Search Node not stable

#21

I configured to 10 seconds sreeks. But still I am seeing logs. I think these logs are the heartbeat logs (on 20 sec interval) showing node is inactive . Should I take on a serious note sreeks and daschl ?

-Divya

#22

@divya.garg121 how are you running the client? on a different EC2 node? anything in between which could cut off connections?

#23

I am seeing this logs from client

  1. on local machine.
  2. on Ec2 instance as well. The difference is cluster is set up on WEST zone and client is set up on EAST zone.
  3. Just set up client (with default settings) on same zone as where cluster is and still seeing the issue.

Thanks

#24

I did telnet to search node from seach node inself:

Thu Feb 1 12:10:25 UTC 2018
[ec2-user@ip-172-31-43-166 ~]$ telnet ec2-34-210-71-83.us-west-2.compute.amazonaws.com 8094
Trying 172.31.43.166…
Connected to ec2-34-210-71-83.us-west-2.compute.amazonaws.com.
Escape character is ‘^]’.
Connection closed by foreign host.
[ec2-user@ip-172-31-43-166 ~]$ date
Thu Feb 1 12:10:49 UTC 2018

Search node socket should have timeout of 20 sec. which should be increased to 2 minutes for me. Is there a way to do it ?

-Divya

#25

Can someone confirm 20 sec timeout is default setting given by CB for search node ?

-Divya

#26

Hey Divya, Nope. There is no 20sec timeout from the Search / FTS service side. [AWS side/node may be]
But you already mentioned above that it is seen with other nodes as well, that clarifies this point.

You may just try other n/w commands Or telnet to other ports and confirm that its not with the FTS service alone.
Please check the AWS TCP connection timeouts…It looks like this time out of 20sec is getting enforced from outside?

#27

As I already mentioned this looks a heartbeat message and coming only if when search node is idle.

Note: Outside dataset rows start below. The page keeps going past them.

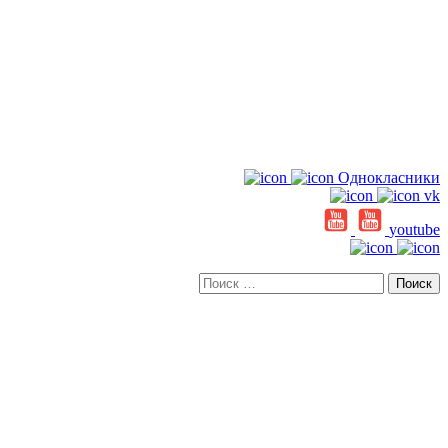
Однокласники
vk
youtube
Искать: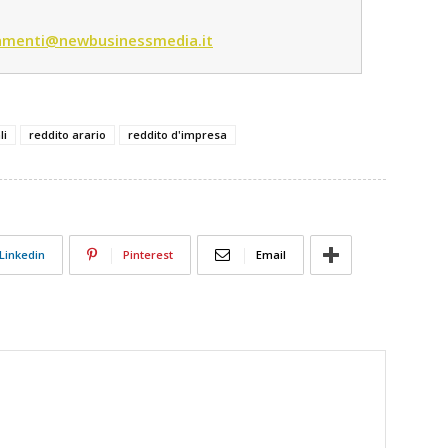
menti@newbusinessmedia.it
li
reddito arario
reddito d'impresa
Linkedin
Pinterest
Email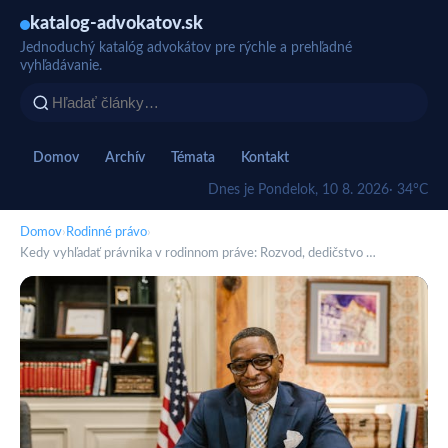
katalog-advokatov.sk
Jednoduchý katalóg advokátov pre rýchle a prehľadné
vyhľadávanie.
Domov
Archív
Témata
Kontakt
Dnes je Pondelok, 10 8. 2026
· 34°C
Domov
›
Rodinné právo
›
Kedy vyhľadať právnika v rodinnom práve: Rozvod, dedičstvo …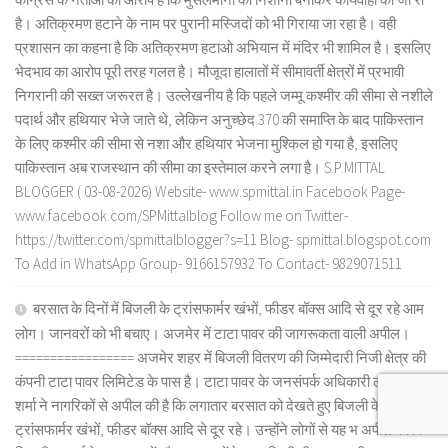
है। अतिक्रमण हटाने के नाम पर पुरानी मस्जिदों को भी गिराया जा रहा है। वही
प्रशासन का कहना है कि अतिक्रमण हटाओ अभियान में मंदिर भी शामिल है। इसलिए
भेदभाव का आरोप पूरी तरह गलत है। मौजूदा हालातों में सीमावर्ती क्षेत्रों में प्रभावी
निगरानी की सख्त जरूरत है। उल्लेखनीय है कि पहले जम्मू कश्मीर की सीमा से नशीले
पदार्थ और हथियार भेजे जाते थे, लेकिन अनुच्छेद 370 की समाप्ति के बाद पाकिस्तान
के लिए कश्मीर की सीमा से नशा और हथियार भेजना मुश्किल हो गया है, इसलिए
पाकिस्तान अब राजस्थान की सीमा का इस्तेमाल करने लगा है। S.P.MITTAL
BLOGGER ( 03-08-2026) Website- www.spmittal.in Facebook Page-
www.facebook.com/SPMittalblog Follow me on Twitter-
https://twitter.com/spmittalblogger?s=11 Blog- spmittal.blogspot.com
To Add in WhatsApp Group- 9166157932 To Contact- 9829071511
बरसात के दिनों में बिजली के ट्रांसफार्मर खंभों, फीडर बॉक्स आदि से दूर रहे आम
लोग। जानवरों को भी बचाए। अजमेर में टाटा पावर की जागरूकता वाली अपील।
================= अजमेर शहर में बिजली वितरण की जिम्मेदारी निजी क्षेत्र की
कंपनी टाटा पावर लिमिटेड के पास है। टाटा पावर के जनसंपर्क अधिकारी लक्ष्मीकांत
शर्मा ने नागरिकों से अपील की है कि लगातार बरसात को देखते हुए बिजली के
ट्रांसफार्मर खंभों, फीडर बॉक्स आदि से दूर रहे। उन्होंने लोगों से यह भ अपील की कि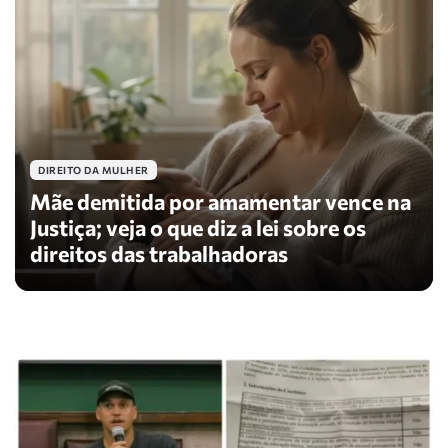
DIREITO DA MULHER
Mãe demitida por amamentar vence na
Justiça; veja o que diz a lei sobre os
direitos das trabalhadoras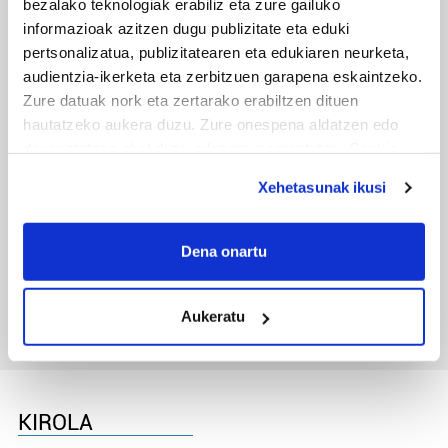
bezalako teknologiak erabiliz eta zure gailuko
txapelketa irabazi duten aita-semeak
informazioak azitzen dugu publizitate eta eduki
pertsonalizatua, publizitatearen eta edukiaren neurketa,
audientzia-ikerketa eta zerbitzuen garapena eskaintzeko.
Zure datuak nork eta zertarako erabiltzen dituen
hautatzeko aukera duzu. Zure onespena aldatzen edo
deuseztatzen ahal duzu edozein momentutan, Cookie
deklaraziotik edo Privacy triggerean klikatuz.
Xehetasunak ikusi
If you allow, we would also like to:
TXIRRINDULARITZA
Collect information about your geographical
Dena onartu
location which can be accurate to within several
Tourreko goierritarrak
meters
Aukeratu
Identify your device by actively scanning it for
specific characteristics (fingerprinting)
Find out more about how your personal data is processed
and set your preferences in the
details section
.
KIROLA
Guk eta gure bazkideek zure datu pertsonalak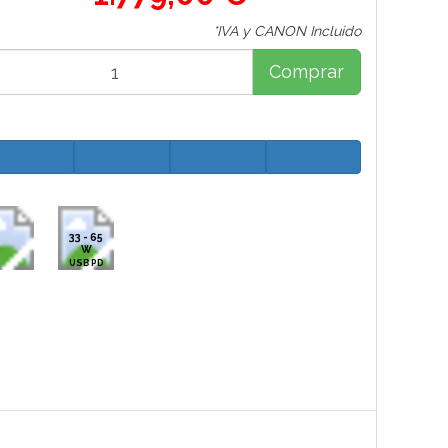
*IVA y CANON Incluido
Comprar
33 - 65
W
USB PD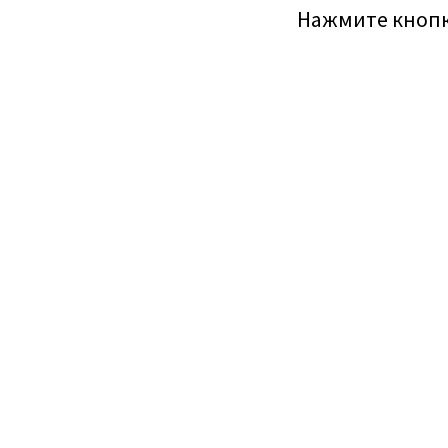
Нажмите кнопк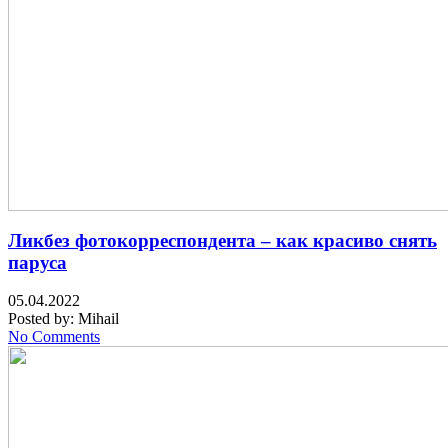
Ликбез фотокорреспондента – как красиво снять
паруса
05.04.2022
Posted by:
Mihail
No Comments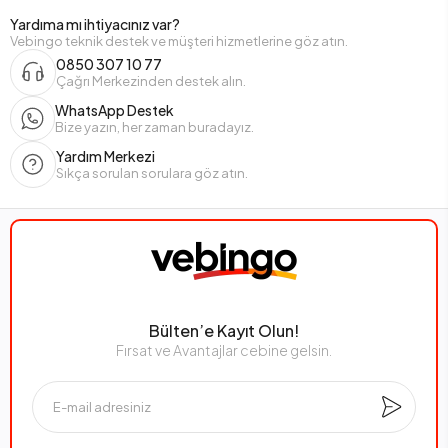
Yardıma mı ihtiyacınız var?
Vebingo teknik destek ve müşteri hizmetlerine göz atın.
0850 307 10 77
Çağrı Merkezinden destek alın.
WhatsApp Destek
Bize yazın, her zaman buradayız.
Yardım Merkezi
Sıkça sorulan sorulara göz atın.
Bülten’e Kayıt Olun!
Fırsat ve Avantajlar cebine gelsin.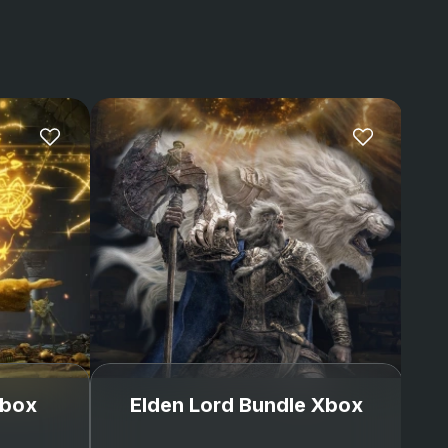
Review us on Trustpilot
o Vasilev
John Villegas
ays ago
 on 
Trustpilot
4 days ago
 on 
Trustpilot
y
Great customer
 for just a day
service
y always
Great customer service
ed me through
and they even send you
ess. I’m really
sen
steps on how to
, I’ll trust them
manage your new
Mehr lesen
upgrades for GTA5. I
recently got a pc and
having to start over
again from Xbox was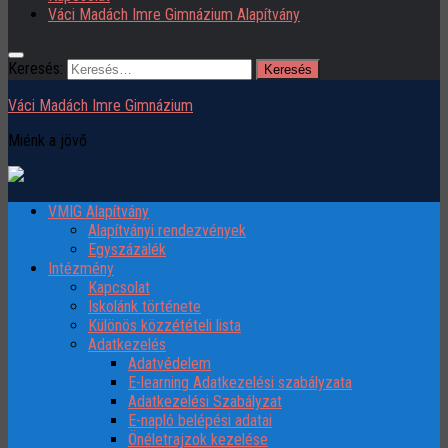
Váci Madách Imre Gimnázium Alapítvány
Keresés:
Váci Madách Imre Gimnázium
Miénk a jövő
VMIG Alapítvány
Alapítványi rendezvények
Egyszázalék
Intézmény
Kapcsolat
Iskolánk története
Különös közzétételi lista
Adatkezelés
Adatvédelem
E-learning Adatkezelési szabályzata
Adatkezelési Szabályzat
E-napló belépési adatai
Önéletrajzok kezelése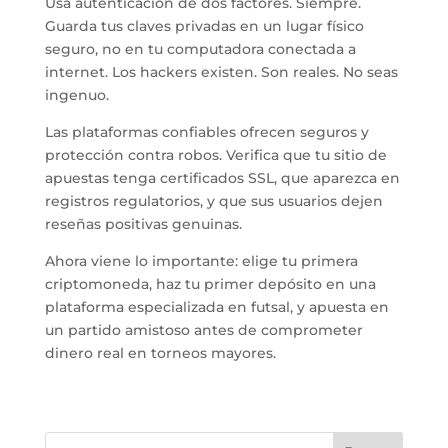
Usa autenticación de dos factores. Siempre.
Guarda tus claves privadas en un lugar físico
seguro, no en tu computadora conectada a
internet. Los hackers existen. Son reales. No seas
ingenuo.
Las plataformas confiables ofrecen seguros y
protección contra robos. Verifica que tu sitio de
apuestas tenga certificados SSL, que aparezca en
registros regulatorios, y que sus usuarios dejen
reseñas positivas genuinas.
Ahora viene lo importante: elige tu primera
criptomoneda, haz tu primer depósito en una
plataforma especializada en futsal, y apuesta en
un partido amistoso antes de comprometer
dinero real en torneos mayores.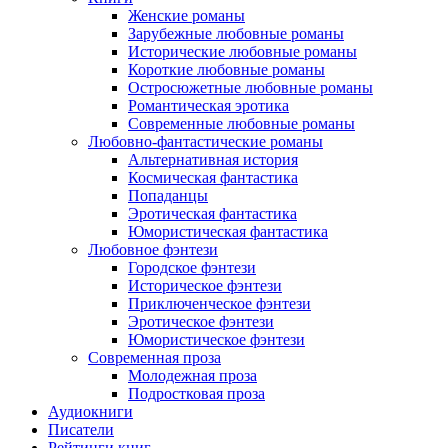
Женские романы
Зарубежные любовные романы
Исторические любовные романы
Короткие любовные романы
Остросюжетные любовные романы
Романтическая эротика
Современные любовные романы
Любовно-фантастические романы
Альтернативная история
Космическая фантастика
Попаданцы
Эротическая фантастика
Юмористическая фантастика
Любовное фэнтези
Городское фэнтези
Историческое фэнтези
Приключенческое фэнтези
Эротическое фэнтези
Юмористическое фэнтези
Современная проза
Молодежная проза
Подростковая проза
Аудиокниги
Писатели
Рейтинги книг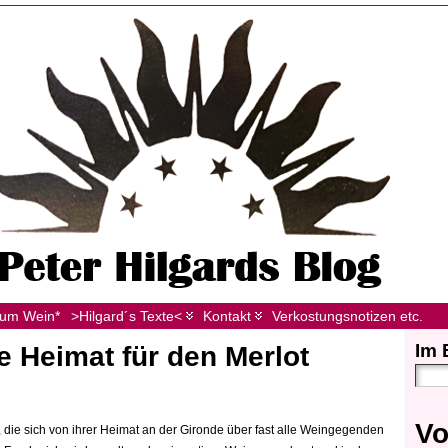
zum Wein*
>Hilgard´s Texte<
Kontakt
Verkostungsnotizen etc.
Im 
e Heimat für den Merlot
Vo
e, die sich von ihrer Heimat an der Gironde über fast alle Weingegenden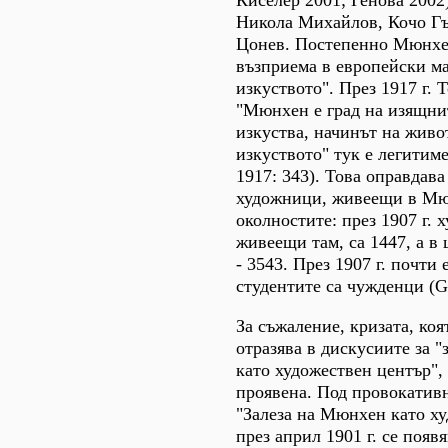
Киселер 2001; Генова 2002)
Никола Михайлов, Кочо Г
Цонев. Постепенно Мюнхен
възприема в европейски ма
изкуството". През 1917 г.
"Мюнхен е град на изящни
изкуства, начинът на живо
изкуството" тук е легитим
1917: 343). Това оправдава
художници, живеещи в Мю
околностите: през 1907 г. 
живеещи там, са 1447, а в 
- 3543. През 1907 г. почти 
студентите са чужденци (G
За съжаление, кризата, коят
отразява в дискусиите за 
като художествен център", 
проявена. Под провокативн
"Залеза на Мюнхен като х
през април 1901 г. се появ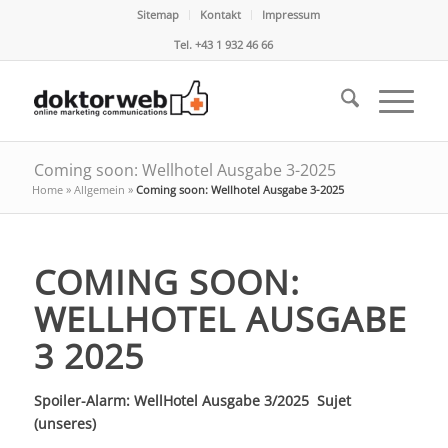
Sitemap
Kontakt
Impressum
Tel. +43 1 932 46 66
Coming soon: Wellhotel Ausgabe 3-2025
Home
»
Allgemein
»
Coming soon: Wellhotel Ausgabe 3-2025
COMING SOON:
WELLHOTEL AUSGABE
3 2025
Spoiler-Alarm:
WellHotel Ausgabe 3/2025 Sujet
(unseres)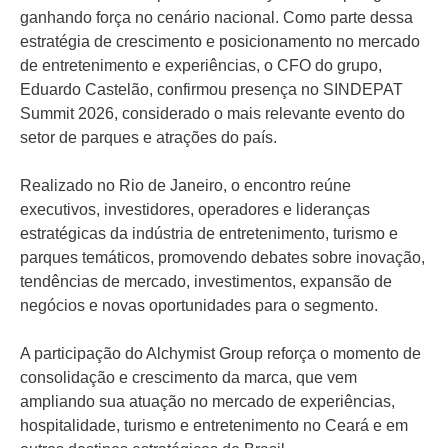
ganhando força no cenário nacional. Como parte dessa
estratégia de crescimento e posicionamento no mercado
de entretenimento e experiências, o CFO do grupo,
Eduardo Castelão, confirmou presença no SINDEPAT
Summit 2026, considerado o mais relevante evento do
setor de parques e atrações do país.
Realizado no Rio de Janeiro, o encontro reúne
executivos, investidores, operadores e lideranças
estratégicas da indústria de entretenimento, turismo e
parques temáticos, promovendo debates sobre inovação,
tendências de mercado, investimentos, expansão de
negócios e novas oportunidades para o segmento.
A participação do Alchymist Group reforça o momento de
consolidação e crescimento da marca, que vem
ampliando sua atuação no mercado de experiências,
hospitalidade, turismo e entretenimento no Ceará e em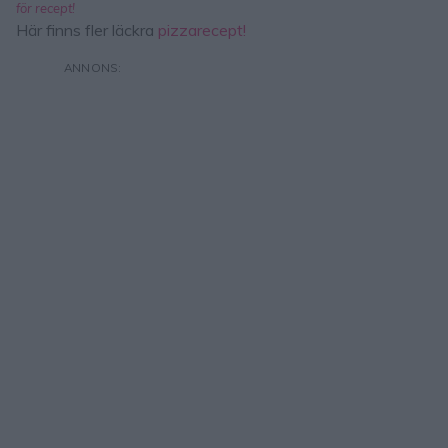
för recept!
Här finns fler läckra
pizzarecept!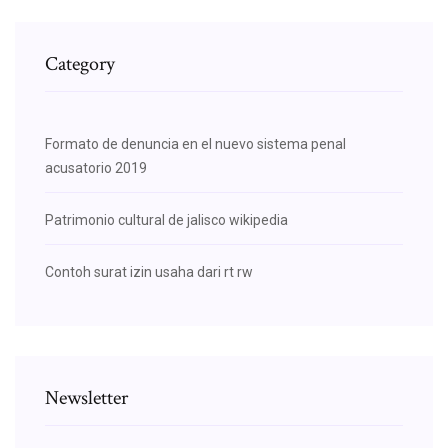
Category
Formato de denuncia en el nuevo sistema penal
acusatorio 2019
Patrimonio cultural de jalisco wikipedia
Contoh surat izin usaha dari rt rw
Newsletter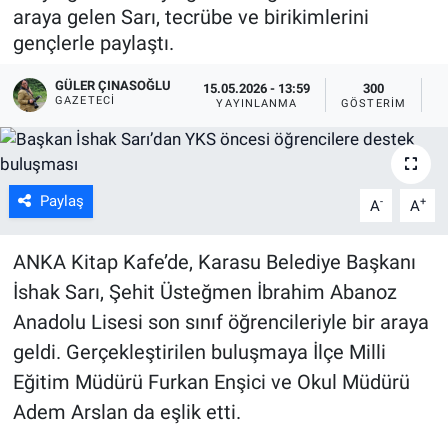
araya gelen Sarı, tecrübe ve birikimlerini
gençlerle paylaştı.
GÜLER ÇINASOĞLU
15.05.2026 - 13:59
300
GAZETECI
YAYINLANMA
GÖSTERIM
O
Paylaş
-
+
A
A
ANKA Kitap Kafe’de, Karasu Belediye Başkanı
İshak Sarı, Şehit Üsteğmen İbrahim Abanoz
Anadolu Lisesi son sınıf öğrencileriyle bir araya
geldi. Gerçekleştirilen buluşmaya İlçe Milli
Eğitim Müdürü Furkan Enşici ve Okul Müdürü
Adem Arslan da eşlik etti.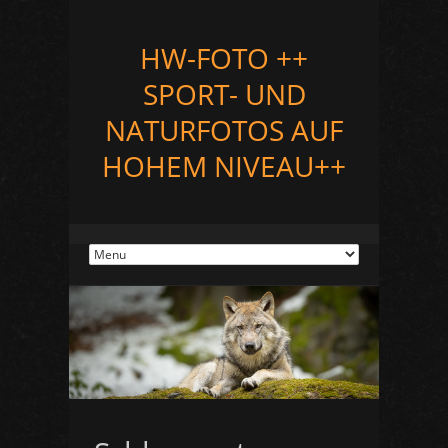
HW-FOTO ++
SPORT- UND
NATURFOTOS AUF
HOHEM NIVEAU++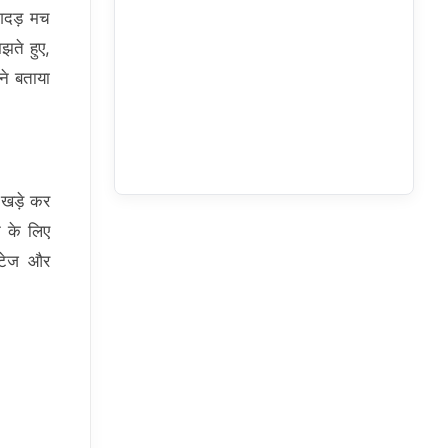
भगदड़ मच
झते हुए,
ने बताया
ल खड़े कर
न के लिए
ुटेज और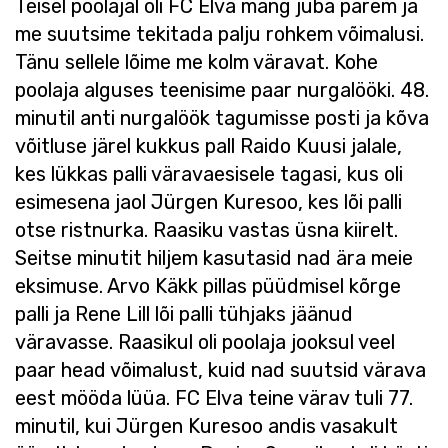
Teisel poolajal oli FC Elva mäng juba parem ja
me suutsime tekitada palju rohkem võimalusi.
Tänu sellele lõime me kolm väravat. Kohe
poolaja alguses teenisime paar nurgalööki. 48.
minutil anti nurgalöök tagumisse posti ja kõva
võitluse järel kukkus pall Raido Kuusi jalale,
kes lükkas palli väravaesisele tagasi, kus oli
esimesena jaol Jürgen Kuresoo, kes lõi palli
otse ristnurka. Raasiku vastas üsna kiirelt.
Seitse minutit hiljem kasutasid nad ära meie
eksimuse. Arvo Käkk pillas püüdmisel kõrge
palli ja Rene Lill lõi palli tühjaks jäänud
väravasse. Raasikul oli poolaja jooksul veel
paar head võimalust, kuid nad suutsid värava
eest mööda lüüa. FC Elva teine värav tuli 77.
minutil, kui Jürgen Kuresoo andis vasakult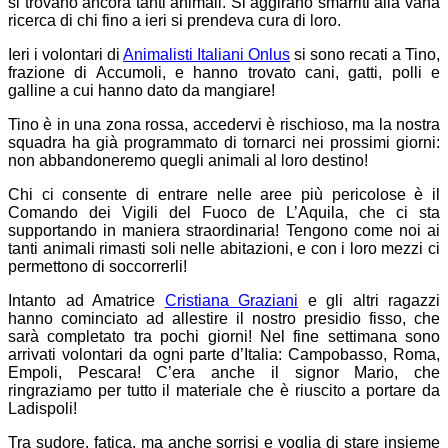
si trovano ancora tanti animali. Si aggirano smarriti alla vana
ricerca di chi fino a ieri si prendeva cura di loro.
Ieri i volontari di
Animalisti Italiani Onlus
si sono recati a Tino,
frazione di Accumoli, e hanno trovato cani, gatti, polli e
galline a cui hanno dato da mangiare!
Tino è in una zona rossa, accedervi è rischioso, ma la nostra
squadra ha già programmato di tornarci nei prossimi giorni:
non abbandoneremo quegli animali al loro destino!
Chi ci consente di entrare nelle aree più pericolose è il
Comando dei Vigili del Fuoco de L’Aquila, che ci sta
supportando in maniera straordinaria! Tengono come noi ai
tanti animali rimasti soli nelle abitazioni, e con i loro mezzi ci
permettono di soccorrerli!
Intanto ad Amatrice
Cristiana Graziani
e gli altri ragazzi
hanno cominciato ad allestire il nostro presidio fisso, che
sarà completato tra pochi giorni! Nel fine settimana sono
arrivati volontari da ogni parte d’Italia: Campobasso, Roma,
Empoli, Pescara! C’era anche il signor Mario, che
ringraziamo per tutto il materiale che è riuscito a portare da
Ladispoli!
Tra sudore, fatica, ma anche sorrisi e voglia di stare insieme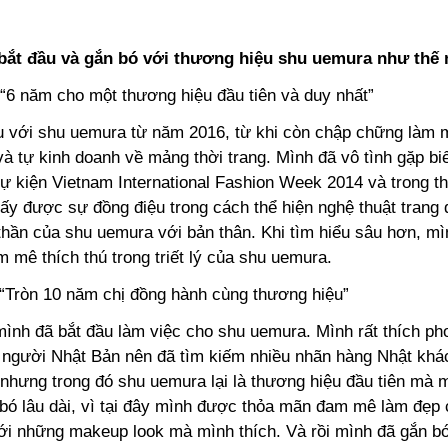
 bắt đầu và gắn bó với thương hiệu shu uemura như thế
“6 năm cho một thương hiệu đầu tiên và duy nhất”
u với shu uemura từ năm 2016, từ khi còn chập chững làm
và tự kinh doanh về mảng thời trang. Mình đã vô tình gặp bi
ự kiện Vietnam International Fashion Week 2014 và trong th
ấy được sự đồng điệu trong cách thể hiện nghệ thuật trang
thần của shu uemura với bản thân. Khi tìm hiểu sâu hơn, m
mê thích thú trong triết lý của shu uemura.
“Tròn 10 năm chị đồng hành cùng thương hiệu”
ình đã bắt đầu làm việc cho shu uemura. Mình rất thích ph
a người Nhật Bản nên đã tìm kiếm nhiều nhãn hàng Nhật khá
, nhưng trong đó shu uemura lại là thương hiệu đầu tiên mà
bó lâu dài, vì tại đây mình được thỏa mãn đam mê làm đẹp 
ới những makeup look mà mình thích. Và rồi mình đã gắn b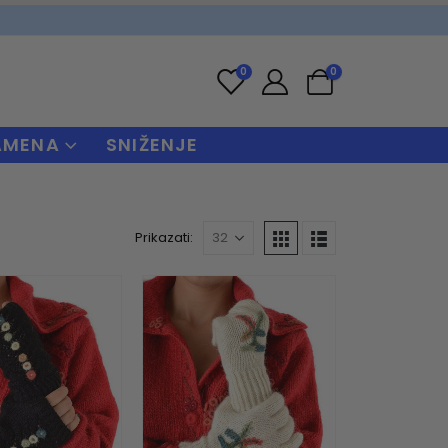
0
0
AMENA
SNIŽENJE
Prikazati: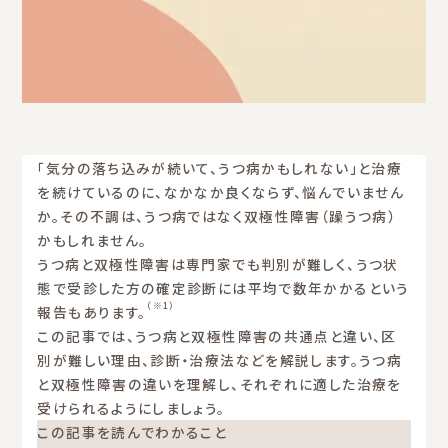
「気分の落ち込みが続いて、うつ病かもしれない」と治療
を続けているのに、なかなか良くならず、悩んでいません
か。その不調は、うつ病ではなく双極性障害（躁うつ病）
かもしれません。
うつ病と双極性障害は専門家でも判別が難しく、うつ状
態で受診した方の確定診断には平均で数年かかるという
（※1）
報告もあります。
この記事では、うつ病と双極性障害の共通点と違い、区
別が難しい理由、診断・治療法などを解説します。うつ病
と双極性障害の違いを理解し、それぞれに適した治療を
受けられるようにしましょう。
この記事を読んでわかること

Let me talk internally should we work on this issue further. Will let you know guys.
Thanks for the support!
Divya Garg

#28

Sure, Please do… (one of the purpose of any heart beat message would be to convey the liveliness of the connection to other other entity and there by prevent any connection closure so that any future connection re use is possible.)
Cheers!

#29

Hi Sreeks,
I mentioned about other nodes but that issue was different from this issue which I haven’t seen recently.
Lets focus on this one.
I telnet to 8091,8092 and 8093 (all in AWS only) but there is no drop after 20 sec. This is only for 8094, search node. And from the AWS side the networking setting we did was only open the firewalls. Not more than that and timeout setting should be same for all the ports in this case. Which shows there must be issue from CB side. Can you check please ?
I have already seen it in my local machine too.
Thanks

#30

Hi Divya, Can you please update me which version of CB you are currently?

#31

Enterprise Edition 5.0.1 build 5003(free version). Thanks

#32

I see,
From 5.0 in Search service, we have a 20 secs configurable ReadTimeOut at the http level, which is is the maximum duration for reading the entire request, including the body. This is meant for dealing with any un trusted clients from holding up the connection for a long time and it is configurable.
So, if you don’t see your queries getting affected by this, you may ignore this for the time being. If you see your query responses getting affected/clipped by this, then we can configure this (“httpReadTimeout”) to a higher value. Or disable it by setting a value 0 for “httpReadTimeout” by parameterising the search process.

Cheers!